Once you have tasks, you can chain them together using createWorkflow. The output of one task becomes the input to the next.

const fetchUser = defineTask(async (userId: string) => {
  const { api } = getContext();
  return api.getUser(userId);
});

const enrichUser = defineTask(async (user: User) => {
  const { api } = getContext();
  const profile = await api.getProfile(user.id);
  return { ...user, profile };
});

const formatUser = defineTask(async (enrichedUser: EnrichedUser) => {
  return `${enrichedUser.name} (${enrichedUser.profile.title})`;
});

// Chain them together into a workflow
const getUserDisplay = createWorkflow(
  fetchUser,
  enrichUser,
  formatUser
);
// This creates a new, single Task that runs all three in sequence.

Step 4: run Provides the Context

Tasks need a context to execute. The run function, created by createContext, provides it.

import { createContext, type Scope } from '@doeixd/effectively';

// Define your context interface (scope is required)
interface AppContext {
  scope: Scope;  // Required by the library
  greeting: string;
  api: ApiClient;
}

// Create your app's context with default dependencies
const { run } = createContext<AppContext>({
  greeting: 'Hello',
  api: myApiClient
});

// Run a single task
const message = await run(greet, 'World');

// Run a workflow (which is also just a Task!)
const display = await run(getUserDisplay, 'user-123');

Step 5: Effect Handlers

Here's where Effectively gets powerful: you can build algebraic effect handlers on top of the context system. These allow you to define abstract effects (like "get user input" or "log a message") and provide different implementations in different contexts.

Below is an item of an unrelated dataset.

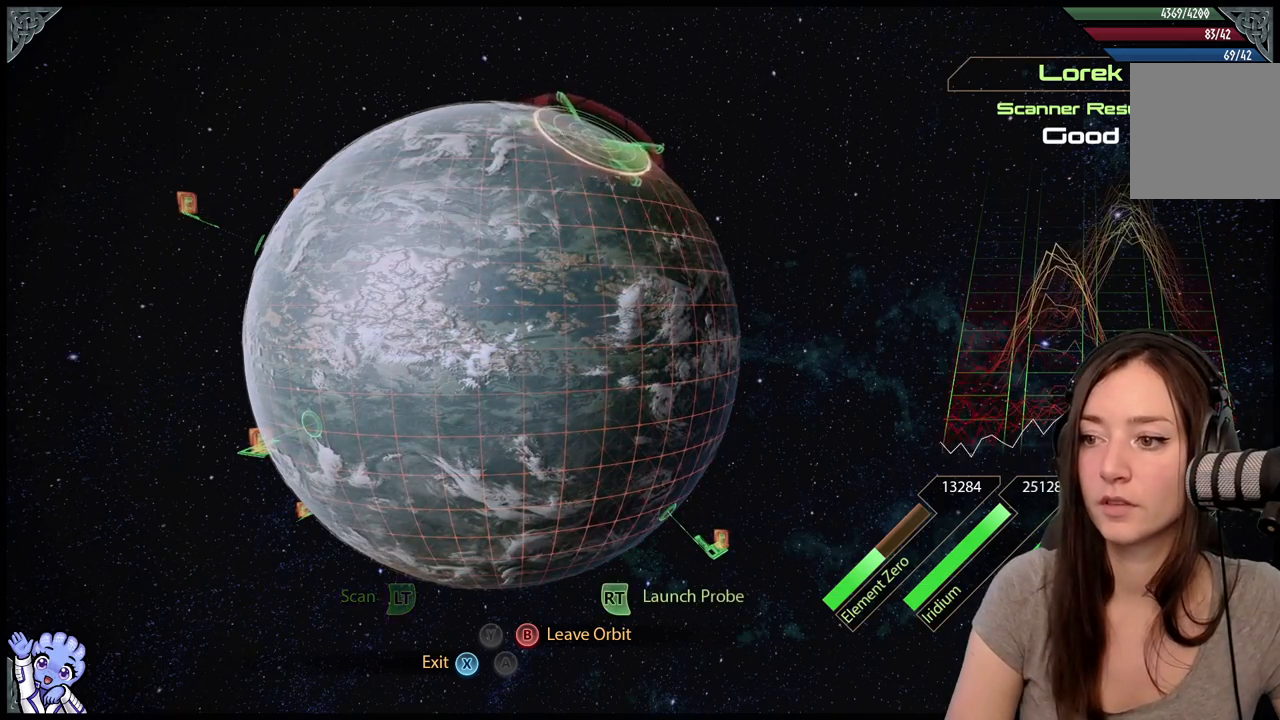
{"buttons": ["L2"], "left_stick": "right", "right_stick": "center", "events": [[67, "left_stick", "right"]]}
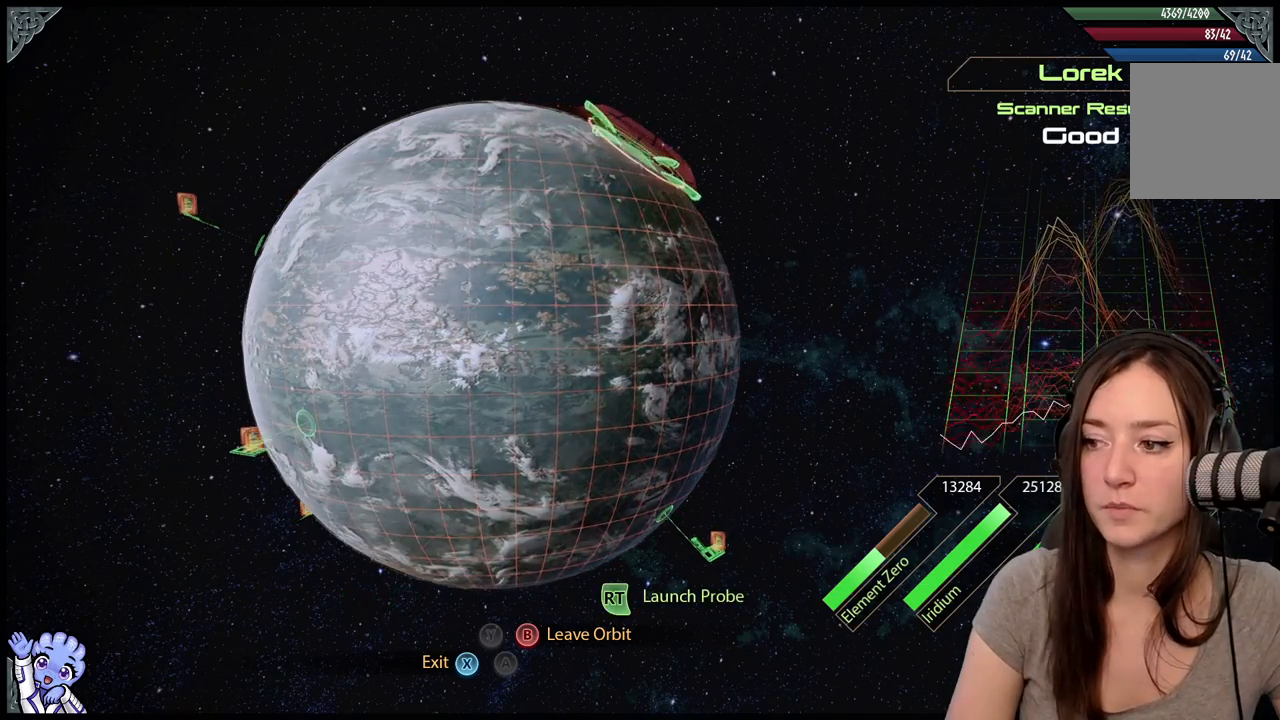
{"buttons": ["L2"], "left_stick": "down", "right_stick": "center", "events": [[133, "left_stick", "down-right"], [467, "left_stick", "down"]]}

// Define an effect interface
interface Effects {
  input: (prompt: string) => Promise<string>;
  log: (message: string) => Promise<void>;
}

// A task that uses effects abstractly
const greetUser = defineTask(async () => {
  const { input, log } = getContext<AppContext & Effects>();
  
  const name = await input("What's your name?");
  const greeting = `Hello, ${name}!`;
  await log(greeting);
  return greeting;
});

// Provide different implementations for different contexts
const webEffects: Effects = {
  input: (prompt) => Promise.resolve(window.prompt(prompt) || ''),
  log: (msg) => { console.log(msg); return Promise.resolve(); }
};

const testEffects: Effects = {
  input: (prompt) => Promise.resolve('Test User'),
  log: (msg) => Promise.resolve() // Silent in tests
};

// Use with different effect implementations
await run(greetUser, undefined, { overrides: webEffects });    // Web version
await run(greetUser, undefined, { overrides: testEffects });  // Test version

Algebraic effect handlers let you write code that's abstract over side effects, making it highly testable and composable. The context system naturally provides this capability without additional complexity.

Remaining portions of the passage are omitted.